Movie Diary



























a) Logan Lucky
A Steven Soderbergh heist comedy can be simplified and spun as, say, "Ocean's 11 in Appalachia," and there are certainly a lot of story beats and moments of obfuscation and revelation in Logan Lucky that play out very much like the Ocean's movies. But it has a certain tone and a certain warmth here that I wasn't expecting, in the last half hour of the movie I was just smiling ear to ear and clapping and cheering on these characters and wishing there was more time to spend with them.

b) Spider-Man: Homecoming
They've still yet to have an actual teenager star in a Spider-Man movie, but Tom Holland is 6-8 years younger than Tobey Maguire or Andrew Garfield was in their first turns as Peter Parker, so he has a certain refreshing youthfulness. But mostly I liked that they finally got to put Spider-Man in a larger Marvel context and give the whole thing a little more of a playful cartoony context.
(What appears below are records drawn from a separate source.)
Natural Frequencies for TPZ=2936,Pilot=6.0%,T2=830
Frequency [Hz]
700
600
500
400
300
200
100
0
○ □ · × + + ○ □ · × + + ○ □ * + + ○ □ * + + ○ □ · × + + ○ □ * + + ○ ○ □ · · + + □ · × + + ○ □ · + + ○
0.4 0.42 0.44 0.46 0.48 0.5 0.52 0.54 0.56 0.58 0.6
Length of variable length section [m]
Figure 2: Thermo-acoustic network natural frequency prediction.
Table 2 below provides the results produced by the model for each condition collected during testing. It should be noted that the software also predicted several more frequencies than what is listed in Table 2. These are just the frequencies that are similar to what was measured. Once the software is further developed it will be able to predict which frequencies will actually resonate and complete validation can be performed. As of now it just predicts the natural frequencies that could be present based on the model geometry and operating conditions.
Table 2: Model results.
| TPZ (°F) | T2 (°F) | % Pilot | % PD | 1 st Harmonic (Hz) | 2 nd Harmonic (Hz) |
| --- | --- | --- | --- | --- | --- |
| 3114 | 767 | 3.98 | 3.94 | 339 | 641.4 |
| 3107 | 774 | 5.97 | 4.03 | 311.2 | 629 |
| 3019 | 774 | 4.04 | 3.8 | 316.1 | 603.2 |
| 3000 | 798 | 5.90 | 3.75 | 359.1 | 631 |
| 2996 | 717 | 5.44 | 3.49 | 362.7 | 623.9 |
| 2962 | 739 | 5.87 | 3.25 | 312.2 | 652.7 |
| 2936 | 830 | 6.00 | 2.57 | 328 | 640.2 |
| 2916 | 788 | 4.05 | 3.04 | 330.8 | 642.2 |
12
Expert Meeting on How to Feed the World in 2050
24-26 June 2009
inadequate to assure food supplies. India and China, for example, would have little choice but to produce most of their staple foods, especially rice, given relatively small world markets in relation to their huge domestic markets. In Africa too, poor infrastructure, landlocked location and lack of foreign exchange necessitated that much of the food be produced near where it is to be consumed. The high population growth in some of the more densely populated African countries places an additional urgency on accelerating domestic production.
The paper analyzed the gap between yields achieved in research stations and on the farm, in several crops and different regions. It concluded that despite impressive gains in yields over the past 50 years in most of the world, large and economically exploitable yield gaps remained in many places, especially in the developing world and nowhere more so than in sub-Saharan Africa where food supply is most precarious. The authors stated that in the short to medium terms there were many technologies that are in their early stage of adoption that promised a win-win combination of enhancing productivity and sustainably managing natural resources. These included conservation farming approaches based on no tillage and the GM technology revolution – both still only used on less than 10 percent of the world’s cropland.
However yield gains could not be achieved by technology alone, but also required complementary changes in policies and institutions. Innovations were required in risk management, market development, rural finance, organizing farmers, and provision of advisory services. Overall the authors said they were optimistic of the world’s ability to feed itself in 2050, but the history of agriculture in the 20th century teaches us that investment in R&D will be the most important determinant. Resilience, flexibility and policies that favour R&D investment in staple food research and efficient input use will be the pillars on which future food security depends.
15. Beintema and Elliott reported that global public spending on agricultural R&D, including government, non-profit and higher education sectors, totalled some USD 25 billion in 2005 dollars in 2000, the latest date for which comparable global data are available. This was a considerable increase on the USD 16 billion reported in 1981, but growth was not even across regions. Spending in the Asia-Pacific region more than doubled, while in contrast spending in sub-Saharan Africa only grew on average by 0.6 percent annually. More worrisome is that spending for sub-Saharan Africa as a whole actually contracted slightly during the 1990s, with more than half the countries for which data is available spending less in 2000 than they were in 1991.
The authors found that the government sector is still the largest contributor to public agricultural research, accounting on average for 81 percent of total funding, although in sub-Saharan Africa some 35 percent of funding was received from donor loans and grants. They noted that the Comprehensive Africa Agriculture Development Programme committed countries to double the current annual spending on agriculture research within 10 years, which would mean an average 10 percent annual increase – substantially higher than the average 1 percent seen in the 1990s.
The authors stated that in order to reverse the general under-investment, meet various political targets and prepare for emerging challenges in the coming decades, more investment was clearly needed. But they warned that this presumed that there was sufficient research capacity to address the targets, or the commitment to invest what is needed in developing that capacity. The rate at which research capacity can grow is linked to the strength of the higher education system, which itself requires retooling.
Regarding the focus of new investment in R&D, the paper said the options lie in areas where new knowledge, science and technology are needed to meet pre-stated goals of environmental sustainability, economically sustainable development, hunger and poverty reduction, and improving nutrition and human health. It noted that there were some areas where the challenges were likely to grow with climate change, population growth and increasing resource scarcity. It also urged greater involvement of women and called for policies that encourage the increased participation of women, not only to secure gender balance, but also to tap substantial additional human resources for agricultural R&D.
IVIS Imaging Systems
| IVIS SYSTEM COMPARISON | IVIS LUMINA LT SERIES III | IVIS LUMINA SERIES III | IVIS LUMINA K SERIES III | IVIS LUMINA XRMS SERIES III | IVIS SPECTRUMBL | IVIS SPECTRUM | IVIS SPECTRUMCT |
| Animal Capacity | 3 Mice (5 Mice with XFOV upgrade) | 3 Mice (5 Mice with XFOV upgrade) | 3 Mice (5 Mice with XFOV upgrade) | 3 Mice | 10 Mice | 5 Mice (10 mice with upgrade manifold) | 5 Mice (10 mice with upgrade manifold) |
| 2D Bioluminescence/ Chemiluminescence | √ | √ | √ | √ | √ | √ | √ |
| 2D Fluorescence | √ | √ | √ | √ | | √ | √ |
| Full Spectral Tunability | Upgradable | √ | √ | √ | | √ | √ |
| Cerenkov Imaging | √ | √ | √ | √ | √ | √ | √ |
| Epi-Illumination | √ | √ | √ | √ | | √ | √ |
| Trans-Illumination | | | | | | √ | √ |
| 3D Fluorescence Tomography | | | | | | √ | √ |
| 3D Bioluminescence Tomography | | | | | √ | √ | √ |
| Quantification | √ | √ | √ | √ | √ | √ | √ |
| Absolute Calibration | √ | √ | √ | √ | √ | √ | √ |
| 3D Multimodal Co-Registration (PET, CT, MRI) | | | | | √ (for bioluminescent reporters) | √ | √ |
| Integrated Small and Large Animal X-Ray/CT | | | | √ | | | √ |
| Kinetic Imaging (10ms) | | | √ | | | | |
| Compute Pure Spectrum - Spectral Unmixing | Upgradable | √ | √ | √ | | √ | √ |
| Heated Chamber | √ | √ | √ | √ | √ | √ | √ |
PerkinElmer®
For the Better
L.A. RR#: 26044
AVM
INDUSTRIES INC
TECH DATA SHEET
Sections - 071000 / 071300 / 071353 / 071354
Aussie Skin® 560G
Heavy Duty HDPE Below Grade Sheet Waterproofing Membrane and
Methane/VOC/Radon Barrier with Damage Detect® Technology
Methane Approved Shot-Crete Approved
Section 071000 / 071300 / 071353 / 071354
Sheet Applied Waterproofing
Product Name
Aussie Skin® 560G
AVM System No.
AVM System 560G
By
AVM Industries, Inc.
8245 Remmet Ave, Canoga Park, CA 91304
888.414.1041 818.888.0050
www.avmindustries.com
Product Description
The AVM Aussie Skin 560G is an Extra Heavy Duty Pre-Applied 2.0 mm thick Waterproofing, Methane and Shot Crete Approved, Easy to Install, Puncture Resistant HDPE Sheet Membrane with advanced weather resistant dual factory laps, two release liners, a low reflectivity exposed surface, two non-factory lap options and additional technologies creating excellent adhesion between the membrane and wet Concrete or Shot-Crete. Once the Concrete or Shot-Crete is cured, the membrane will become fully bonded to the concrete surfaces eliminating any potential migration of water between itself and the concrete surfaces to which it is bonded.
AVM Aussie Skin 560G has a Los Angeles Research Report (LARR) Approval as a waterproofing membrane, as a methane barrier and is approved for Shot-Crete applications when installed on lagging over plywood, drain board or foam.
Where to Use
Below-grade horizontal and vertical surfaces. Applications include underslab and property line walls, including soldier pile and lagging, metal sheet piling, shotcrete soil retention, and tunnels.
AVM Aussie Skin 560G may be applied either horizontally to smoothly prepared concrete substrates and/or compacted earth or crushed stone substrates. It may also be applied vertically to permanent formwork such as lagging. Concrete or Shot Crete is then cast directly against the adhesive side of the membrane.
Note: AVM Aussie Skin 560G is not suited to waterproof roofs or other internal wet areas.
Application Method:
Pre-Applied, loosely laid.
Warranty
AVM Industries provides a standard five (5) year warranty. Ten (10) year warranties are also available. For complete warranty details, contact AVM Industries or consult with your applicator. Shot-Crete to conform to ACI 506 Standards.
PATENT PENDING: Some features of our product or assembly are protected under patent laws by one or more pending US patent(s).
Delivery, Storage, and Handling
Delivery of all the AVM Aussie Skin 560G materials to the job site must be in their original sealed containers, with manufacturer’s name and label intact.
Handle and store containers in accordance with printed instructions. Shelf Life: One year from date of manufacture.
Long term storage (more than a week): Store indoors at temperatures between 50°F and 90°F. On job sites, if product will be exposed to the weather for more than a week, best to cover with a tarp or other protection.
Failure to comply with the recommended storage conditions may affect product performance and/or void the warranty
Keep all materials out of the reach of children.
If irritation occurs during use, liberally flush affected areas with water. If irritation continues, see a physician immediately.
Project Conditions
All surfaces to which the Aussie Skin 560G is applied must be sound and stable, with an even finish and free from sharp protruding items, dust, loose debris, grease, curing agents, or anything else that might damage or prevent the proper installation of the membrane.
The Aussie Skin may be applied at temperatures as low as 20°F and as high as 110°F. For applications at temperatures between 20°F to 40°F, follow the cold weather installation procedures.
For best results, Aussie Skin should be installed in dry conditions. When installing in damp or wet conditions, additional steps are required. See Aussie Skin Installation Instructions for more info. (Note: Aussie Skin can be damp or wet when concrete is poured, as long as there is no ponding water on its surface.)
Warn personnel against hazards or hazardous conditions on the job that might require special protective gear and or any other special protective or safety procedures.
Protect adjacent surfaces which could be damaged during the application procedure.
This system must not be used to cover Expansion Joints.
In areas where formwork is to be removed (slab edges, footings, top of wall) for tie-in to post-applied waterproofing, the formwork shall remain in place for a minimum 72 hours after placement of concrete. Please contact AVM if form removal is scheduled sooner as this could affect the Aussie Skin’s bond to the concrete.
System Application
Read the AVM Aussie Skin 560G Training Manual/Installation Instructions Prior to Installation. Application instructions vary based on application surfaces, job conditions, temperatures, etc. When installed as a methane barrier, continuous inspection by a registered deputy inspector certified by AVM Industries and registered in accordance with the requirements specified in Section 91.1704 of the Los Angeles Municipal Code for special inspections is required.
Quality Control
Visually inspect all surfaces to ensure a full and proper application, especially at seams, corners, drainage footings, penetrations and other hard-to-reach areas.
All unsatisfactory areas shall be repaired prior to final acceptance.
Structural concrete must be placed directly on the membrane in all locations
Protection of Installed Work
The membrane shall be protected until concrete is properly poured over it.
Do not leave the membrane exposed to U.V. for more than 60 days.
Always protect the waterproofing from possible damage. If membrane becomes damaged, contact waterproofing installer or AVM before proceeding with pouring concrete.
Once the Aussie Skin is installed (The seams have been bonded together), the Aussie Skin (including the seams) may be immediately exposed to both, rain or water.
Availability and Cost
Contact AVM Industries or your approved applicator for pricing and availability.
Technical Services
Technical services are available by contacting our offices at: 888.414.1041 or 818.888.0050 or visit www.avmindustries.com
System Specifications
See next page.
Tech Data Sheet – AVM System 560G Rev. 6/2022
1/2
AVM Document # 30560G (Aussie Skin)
The CGI of Spidey leaping through the air really sucked, though, it just didn't look anything like something happening with Earth's gravity. I feel like they didn't want to copy the special effects of the Sam Raimi movies but didn't know how to do it their own way.

c) The Circle
This wasn't quite as bad as 'adaptation of a Dave Eggers novel about the pitfalls of social media' had me expecting, it was reasonably well done as a story and as a movie. But it was still striking to me, as we're looking at exactly how Facebook has demonstrably made the world a worse place, that the scenario The Circle envisions is so far away from any practical questions we're currently facing about the ethics and shortcomings of social network sites in favor of some fairly hoary scaremongering about 'oversharing.'

d) The Whole Truth
You'd think Keanu Reeves would avoid ever again playing a lawyer with a southern accent after all the jokes about Devil's Advocate, but he took this role when Daniel Craig dropped out days before shooting was to begin. I like the way this story was framed, with the whole thing taking case during a court trial and you slowly getting the backstory as things are revealed to the characters or flashbacks illuminate where they're lying. I'm still not sure how I feel about the big twist of the story but I think I like the way they came around to it.

e) Sleepless
I wasn't expecting much from this crime drama that got middling reviews and box office, but I was really impressed by it. German director Baran do Odar, best known for directing the Netflix sci-fi series "Dark," gives it a great grisly sleazy ambiance, Michelle Monaghan gets the rare project worthy of her talent, and Scoot McNairy plays against type as a really nasty, memorable villain. As a Jamie Foxx/T.I. collaboration, it ranks up there with "Just Like Me" and "Live In The Sky." 

f) Everything, Everything
This is one of those movies where the first I heard of it was in a theatrical trailer, which, even more than most trailers these days, gave away the entire story arc of the movie, which I really hate. So I watched it but my attention wandered because I felt like I'd already seen it, because trailers suck and ruin everything and I try to avoid them for good reason.

g) The Shack
This movie looked like such a ridiculous trainwreck of schmaltz in the ads but when I threw it on in the background for laughs I just got bored and never paid it any attention. 

h) A Cure For Wellness
Dane DeHaan has such a bad track record for either painfully hammy performances and/or disastrous projects that I would say this is a much needed win for him just in that it wasn't bad and there was nothing wrong with his performance, even if the movie wasn't much of a financial or critical success. I liked the odd atmosphere of the movie, maybe I missed something about the premise but it seemed like it took place in some kind of unspecified 20th century past, but a heightened reality dystopia. 

i) Rapture-Palooza
This is a movie came out the same summer as This Is The End, another apocalypse comedy co-starring Craig Robinson. That was a big hit and this one was a poorly reviewed direct-to-DVD obscurity, which is a shame, because I think this was a much better movie, a little more rooted in reality to make the absurd dark moments funnier. They really doomed it with that title, though, they could've called it practically anything else. 

j) Immortals
Director Tarsem Singh, best known for the painterly visuals and flawed storytelling of The Cell and classic music videos like "Losing My Religion," has maybe one great movie, The Fall. And given his recent trajectory, I don't know if he'll ever make another, but I still like to check out the stuff he's gotten studio paychecks for and see how they are visually, and this one has some absolutely gorgeous color palettes and vivid imagery, but as a fantasy epic it's nothing special. It's weird to think that Stephen Dorff got 2nd billing on a movie in this decade that grossed over $200 million.